[Stored items]
---------------

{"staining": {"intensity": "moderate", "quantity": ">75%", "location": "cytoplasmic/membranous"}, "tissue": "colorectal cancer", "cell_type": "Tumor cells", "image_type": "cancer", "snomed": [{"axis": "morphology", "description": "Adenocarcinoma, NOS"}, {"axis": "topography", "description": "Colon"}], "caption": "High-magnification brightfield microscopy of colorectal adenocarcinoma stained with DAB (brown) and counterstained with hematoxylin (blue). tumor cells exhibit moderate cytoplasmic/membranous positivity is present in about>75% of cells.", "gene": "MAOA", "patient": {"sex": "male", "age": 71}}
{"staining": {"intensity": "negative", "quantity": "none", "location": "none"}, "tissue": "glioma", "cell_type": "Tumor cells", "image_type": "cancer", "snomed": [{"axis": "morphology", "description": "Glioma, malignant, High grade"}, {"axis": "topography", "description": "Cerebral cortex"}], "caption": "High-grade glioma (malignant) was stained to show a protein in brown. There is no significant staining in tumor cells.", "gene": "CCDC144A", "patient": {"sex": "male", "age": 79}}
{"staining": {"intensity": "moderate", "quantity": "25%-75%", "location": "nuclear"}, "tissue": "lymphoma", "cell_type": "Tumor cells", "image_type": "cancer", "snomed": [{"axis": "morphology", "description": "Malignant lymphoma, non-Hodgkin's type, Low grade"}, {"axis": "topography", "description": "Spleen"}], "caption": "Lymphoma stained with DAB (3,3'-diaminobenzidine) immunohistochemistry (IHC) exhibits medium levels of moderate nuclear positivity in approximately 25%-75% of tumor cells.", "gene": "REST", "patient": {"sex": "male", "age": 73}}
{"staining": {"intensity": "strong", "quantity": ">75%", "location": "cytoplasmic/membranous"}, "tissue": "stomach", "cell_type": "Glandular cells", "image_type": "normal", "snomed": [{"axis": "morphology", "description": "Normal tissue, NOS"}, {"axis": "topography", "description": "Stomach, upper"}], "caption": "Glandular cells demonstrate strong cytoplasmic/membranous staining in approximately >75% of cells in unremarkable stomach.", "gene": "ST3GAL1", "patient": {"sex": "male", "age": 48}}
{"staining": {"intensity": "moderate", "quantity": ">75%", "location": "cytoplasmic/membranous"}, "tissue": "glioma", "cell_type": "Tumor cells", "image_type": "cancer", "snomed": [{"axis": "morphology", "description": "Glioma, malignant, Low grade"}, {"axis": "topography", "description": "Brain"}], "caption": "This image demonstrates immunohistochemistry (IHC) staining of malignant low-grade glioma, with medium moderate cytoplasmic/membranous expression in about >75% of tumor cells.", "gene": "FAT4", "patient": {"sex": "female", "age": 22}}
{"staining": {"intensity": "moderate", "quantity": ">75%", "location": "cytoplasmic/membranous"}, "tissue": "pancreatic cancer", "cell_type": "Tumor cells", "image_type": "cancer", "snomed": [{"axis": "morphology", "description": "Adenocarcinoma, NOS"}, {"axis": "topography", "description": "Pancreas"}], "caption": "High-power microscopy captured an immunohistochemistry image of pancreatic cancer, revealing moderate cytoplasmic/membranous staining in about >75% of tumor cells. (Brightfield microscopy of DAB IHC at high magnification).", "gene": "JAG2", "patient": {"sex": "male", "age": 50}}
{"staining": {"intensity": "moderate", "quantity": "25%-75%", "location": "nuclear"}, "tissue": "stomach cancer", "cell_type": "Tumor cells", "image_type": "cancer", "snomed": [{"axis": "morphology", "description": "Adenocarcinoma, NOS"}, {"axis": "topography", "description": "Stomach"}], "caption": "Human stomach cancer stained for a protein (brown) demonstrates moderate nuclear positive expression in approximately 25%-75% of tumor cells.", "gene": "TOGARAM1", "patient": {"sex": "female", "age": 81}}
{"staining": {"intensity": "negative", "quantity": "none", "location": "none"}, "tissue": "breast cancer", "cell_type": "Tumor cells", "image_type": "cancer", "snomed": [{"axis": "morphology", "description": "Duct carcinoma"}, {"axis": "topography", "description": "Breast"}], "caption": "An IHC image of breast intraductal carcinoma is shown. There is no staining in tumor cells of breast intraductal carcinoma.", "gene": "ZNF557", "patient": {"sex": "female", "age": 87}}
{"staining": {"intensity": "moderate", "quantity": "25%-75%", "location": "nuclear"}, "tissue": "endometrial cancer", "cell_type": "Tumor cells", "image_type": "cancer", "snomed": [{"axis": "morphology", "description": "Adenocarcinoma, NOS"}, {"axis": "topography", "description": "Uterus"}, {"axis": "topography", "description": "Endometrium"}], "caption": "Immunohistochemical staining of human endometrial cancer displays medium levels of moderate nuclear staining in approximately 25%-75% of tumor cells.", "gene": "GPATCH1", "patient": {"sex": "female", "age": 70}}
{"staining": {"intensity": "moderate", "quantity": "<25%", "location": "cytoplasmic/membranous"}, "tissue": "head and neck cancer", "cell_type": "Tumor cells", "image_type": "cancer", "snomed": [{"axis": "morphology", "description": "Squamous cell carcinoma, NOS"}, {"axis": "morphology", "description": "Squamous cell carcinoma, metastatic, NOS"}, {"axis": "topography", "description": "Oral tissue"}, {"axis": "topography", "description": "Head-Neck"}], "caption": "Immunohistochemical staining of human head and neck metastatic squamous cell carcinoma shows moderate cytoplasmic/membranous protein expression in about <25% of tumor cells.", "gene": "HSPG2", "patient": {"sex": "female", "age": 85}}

---------------

▶ **Work instructions**:
Using the exact wording, repeat all the entries.

▶ **Output for this exercise**:
{"staining": {"intensity": "moderate", "quantity": ">75%", "location": "cytoplasmic/membranous"}, "tissue": "colorectal cancer", "cell_type": "Tumor cells", "image_type": "cancer", "snomed": [{"axis": "morphology", "description": "Adenocarcinoma, NOS"}, {"axis": "topography", "description": "Colon"}], "caption": "High-magnification brightfield microscopy of colorectal adenocarcinoma stained with DAB (brown) and counterstained with hematoxylin (blue). tumor cells exhibit moderate cytoplasmic/membranous positivity is present in about>75% of cells.", "gene": "MAOA", "patient": {"sex": "male", "age": 71}}
{"staining": {"intensity": "negative", "quantity": "none", "location": "none"}, "tissue": "glioma", "cell_type": "Tumor cells", "image_type": "cancer", "snomed": [{"axis": "morphology", "description": "Glioma, malignant, High grade"}, {"axis": "topography", "description": "Cerebral cortex"}], "caption": "High-grade glioma (malignant) was stained to show a protein in brown. There is no significant staining in tumor cells.", "gene": "CCDC144A", "patient": {"sex": "male", "age": 79}}
{"staining": {"intensity": "moderate", "quantity": "25%-75%", "location": "nuclear"}, "tissue": "lymphoma", "cell_type": "Tumor cells", "image_type": "cancer", "snomed": [{"axis": "morphology", "description": "Malignant lymphoma, non-Hodgkin's type, Low grade"}, {"axis": "topography", "description": "Spleen"}], "caption": "Lymphoma stained with DAB (3,3'-diaminobenzidine) immunohistochemistry (IHC) exhibits medium levels of moderate nuclear positivity in approximately 25%-75% of tumor cells.", "gene": "REST", "patient": {"sex": "male", "age": 73}}
{"staining": {"intensity": "strong", "quantity": ">75%", "location": "cytoplasmic/membranous"}, "tissue": "stomach", "cell_type": "Glandular cells", "image_type": "normal", "snomed": [{"axis": "morphology", "description": "Normal tissue, NOS"}, {"axis": "topography", "description": "Stomach, upper"}], "caption": "Glandular cells demonstrate strong cytoplasmic/membranous staining in approximately >75% of cells in unremarkable stomach.", "gene": "ST3GAL1", "patient": {"sex": "male", "age": 48}}
{"staining": {"intensity": "moderate", "quantity": ">75%", "location": "cytoplasmic/membranous"}, "tissue": "glioma", "cell_type": "Tumor cells", "image_type": "cancer", "snomed": [{"axis": "morphology", "description": "Glioma, malignant, Low grade"}, {"axis": "topography", "description": "Brain"}], "caption": "This image demonstrates immunohistochemistry (IHC) staining of malignant low-grade glioma, with medium moderate cytoplasmic/membranous expression in about >75% of tumor cells.", "gene": "FAT4", "patient": {"sex": "female", "age": 22}}
{"staining": {"intensity": "moderate", "quantity": ">75%", "location": "cytoplasmic/membranous"}, "tissue": "pancreatic cancer", "cell_type": "Tumor cells", "image_type": "cancer", "snomed": [{"axis": "morphology", "description": "Adenocarcinoma, NOS"}, {"axis": "topography", "description": "Pancreas"}], "caption": "High-power microscopy captured an immunohistochemistry image of pancreatic cancer, revealing moderate cytoplasmic/membranous staining in about >75% of tumor cells. (Brightfield microscopy of DAB IHC at high magnification).", "gene": "JAG2", "patient": {"sex": "male", "age": 50}}
{"staining": {"intensity": "moderate", "quantity": "25%-75%", "location": "nuclear"}, "tissue": "stomach cancer", "cell_type": "Tumor cells", "image_type": "cancer", "snomed": [{"axis": "morphology", "description": "Adenocarcinoma, NOS"}, {"axis": "topography", "description": "Stomach"}], "caption": "Human stomach cancer stained for a protein (brown) demonstrates moderate nuclear positive expression in approximately 25%-75% of tumor cells.", "gene": "TOGARAM1", "patient": {"sex": "female", "age": 81}}
{"staining": {"intensity": "negative", "quantity": "none", "location": "none"}, "tissue": "breast cancer", "cell_type": "Tumor cells", "image_type": "cancer", "snomed": [{"axis": "morphology", "description": "Duct carcinoma"}, {"axis": "topography", "description": "Breast"}], "caption": "An IHC image of breast intraductal carcinoma is shown. There is no staining in tumor cells of breast intraductal carcinoma.", "gene": "ZNF557", "patient": {"sex": "female", "age": 87}}
{"staining": {"intensity": "moderate", "quantity": "25%-75%", "location": "nuclear"}, "tissue": "endometrial cancer", "cell_type": "Tumor cells", "image_type": "cancer", "snomed": [{"axis": "morphology", "description": "Adenocarcinoma, NOS"}, {"axis": "topography", "description": "Uterus"}, {"axis": "topography", "description": "Endometrium"}], "caption": "Immunohistochemical staining of human endometrial cancer displays medium levels of moderate nuclear staining in approximately 25%-75% of tumor cells.", "gene": "GPATCH1", "patient": {"sex": "female", "age": 70}}
{"staining": {"intensity": "moderate", "quantity": "<25%", "location": "cytoplasmic/membranous"}, "tissue": "head and neck cancer", "cell_type": "Tumor cells", "image_type": "cancer", "snomed": [{"axis": "morphology", "description": "Squamous cell carcinoma, NOS"}, {"axis": "morphology", "description": "Squamous cell carcinoma, metastatic, NOS"}, {"axis": "topography", "description": "Oral tissue"}, {"axis": "topography", "description": "Head-Neck"}], "caption": "Immunohistochemical staining of human head and neck metastatic squamous cell carcinoma shows moderate cytoplasmic/membranous protein expression in about <25% of tumor cells.", "gene": "HSPG2", "patient": {"sex": "female", "age": 85}}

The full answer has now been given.